Gerry Casey, who died in Bordeaux last week, was an integral part of the Wine Division for 20 years. Already well known to the company through his work with the negociant house of Mahler Besse, he was the obvious choice to run our Bordeaux Office when it was established by Christopher Berry Green in 1974.

Many current members of BB&R spent time with Gerry in Bordeaux, learning about the region through his unique insights. Also unique were his driving skills (slow down the straights, fast round the corners), although they had the advantage of keeping the occupants of the rear seats awake after a good lunch at the Plaisance in St Emilion or le Mar aux Grenouilles in Lesparre.

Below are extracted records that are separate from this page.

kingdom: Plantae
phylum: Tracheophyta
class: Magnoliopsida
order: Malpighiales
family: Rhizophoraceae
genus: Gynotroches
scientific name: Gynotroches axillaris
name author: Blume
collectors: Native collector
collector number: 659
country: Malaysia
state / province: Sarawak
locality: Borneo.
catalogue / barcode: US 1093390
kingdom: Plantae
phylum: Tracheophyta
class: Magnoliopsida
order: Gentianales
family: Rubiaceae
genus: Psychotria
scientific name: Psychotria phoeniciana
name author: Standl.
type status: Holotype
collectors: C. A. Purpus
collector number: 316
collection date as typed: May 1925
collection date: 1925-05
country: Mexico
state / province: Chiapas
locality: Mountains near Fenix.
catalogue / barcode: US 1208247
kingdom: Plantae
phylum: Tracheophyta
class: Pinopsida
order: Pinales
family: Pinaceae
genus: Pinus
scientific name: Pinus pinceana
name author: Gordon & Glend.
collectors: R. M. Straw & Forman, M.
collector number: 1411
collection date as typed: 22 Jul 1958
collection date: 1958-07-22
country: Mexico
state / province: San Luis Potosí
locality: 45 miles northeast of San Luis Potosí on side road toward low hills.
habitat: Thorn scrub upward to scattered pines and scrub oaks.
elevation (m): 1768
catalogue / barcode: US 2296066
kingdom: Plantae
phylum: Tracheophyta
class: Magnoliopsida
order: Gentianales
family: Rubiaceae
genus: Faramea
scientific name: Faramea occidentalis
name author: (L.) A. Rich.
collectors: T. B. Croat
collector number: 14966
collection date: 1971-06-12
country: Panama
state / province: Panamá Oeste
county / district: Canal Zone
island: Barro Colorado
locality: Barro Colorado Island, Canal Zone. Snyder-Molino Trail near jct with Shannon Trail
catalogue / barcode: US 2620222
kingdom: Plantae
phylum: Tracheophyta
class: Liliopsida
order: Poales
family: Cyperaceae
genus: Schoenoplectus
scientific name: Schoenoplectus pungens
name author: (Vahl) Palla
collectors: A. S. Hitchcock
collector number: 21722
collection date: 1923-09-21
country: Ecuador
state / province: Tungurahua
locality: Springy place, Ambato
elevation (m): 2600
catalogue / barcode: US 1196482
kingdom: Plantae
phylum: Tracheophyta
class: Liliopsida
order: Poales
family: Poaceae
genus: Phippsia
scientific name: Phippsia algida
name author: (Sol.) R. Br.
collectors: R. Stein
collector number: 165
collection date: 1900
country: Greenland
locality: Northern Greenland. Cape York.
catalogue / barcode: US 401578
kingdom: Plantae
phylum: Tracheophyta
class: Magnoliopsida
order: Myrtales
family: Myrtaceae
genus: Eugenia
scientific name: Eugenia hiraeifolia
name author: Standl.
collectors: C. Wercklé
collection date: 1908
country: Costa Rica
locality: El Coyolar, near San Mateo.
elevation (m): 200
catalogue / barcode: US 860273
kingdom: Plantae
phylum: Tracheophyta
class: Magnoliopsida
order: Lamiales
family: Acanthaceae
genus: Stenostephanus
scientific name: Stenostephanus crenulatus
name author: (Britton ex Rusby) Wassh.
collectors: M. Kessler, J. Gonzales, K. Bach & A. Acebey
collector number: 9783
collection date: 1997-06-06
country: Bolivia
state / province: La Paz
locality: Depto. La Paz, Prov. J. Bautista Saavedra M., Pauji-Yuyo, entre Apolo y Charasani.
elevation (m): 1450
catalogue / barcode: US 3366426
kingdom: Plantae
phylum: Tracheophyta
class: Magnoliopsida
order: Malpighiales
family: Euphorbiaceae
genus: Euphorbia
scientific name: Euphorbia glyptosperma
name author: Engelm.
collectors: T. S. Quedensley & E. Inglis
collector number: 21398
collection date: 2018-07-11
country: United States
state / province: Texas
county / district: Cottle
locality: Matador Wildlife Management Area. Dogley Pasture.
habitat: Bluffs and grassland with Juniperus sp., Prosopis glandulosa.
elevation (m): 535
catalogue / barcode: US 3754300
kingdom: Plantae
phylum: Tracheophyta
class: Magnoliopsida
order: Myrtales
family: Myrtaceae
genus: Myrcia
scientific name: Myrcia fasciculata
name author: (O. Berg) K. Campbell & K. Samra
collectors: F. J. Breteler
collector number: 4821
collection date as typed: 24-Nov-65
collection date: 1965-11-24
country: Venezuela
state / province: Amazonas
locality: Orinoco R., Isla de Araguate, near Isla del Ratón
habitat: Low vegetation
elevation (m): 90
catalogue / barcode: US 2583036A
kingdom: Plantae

His Irish background, coupled with an RAF/ ham radio vocabulary, and an adult life spent almost exclusively abroad, meant that Gerry’s way of talking was instantly recognisable. He relished the English language, and his ability to write meant that his ‘Vitsits’, sent vie the trusty telex, became a required read for anyone who wanted to know what was happening in the vineyards of Bordeaux.

His French, of course, was equally immaculate (he had a wine column in the local Bordeaux newspaper for many years), even if he resolutely refused to waver from his British accent. The message on the answerphone of the office in the Boulevard President Wilson – “Ici le Repondeur de la Maison Berry Bros and Rudd…” was worth the price of the call alone. He once, famously, tried to explain the rules of cricket, in French, to a group of Bordelaise vignerons. It didn’t catch on.

Of all the things we learnt from Gerry, we could never hope to replicate one of his finest achievements: the ability to spit wine at a tasting, accurately, powerfully, and without letting a drop spill! He claimed that the best practise should happen in the bath, with a mouthful of water aimed at the big toe.

Gerry spotted Francoise in the English section of the Bordeaux library, and they were married soon afterwards. The mainstay of his life, she helped him through his final illnesses with great dedication and good humour. She, together with their children Caroline and Jerome, and everyone who knew him, will miss him greatly.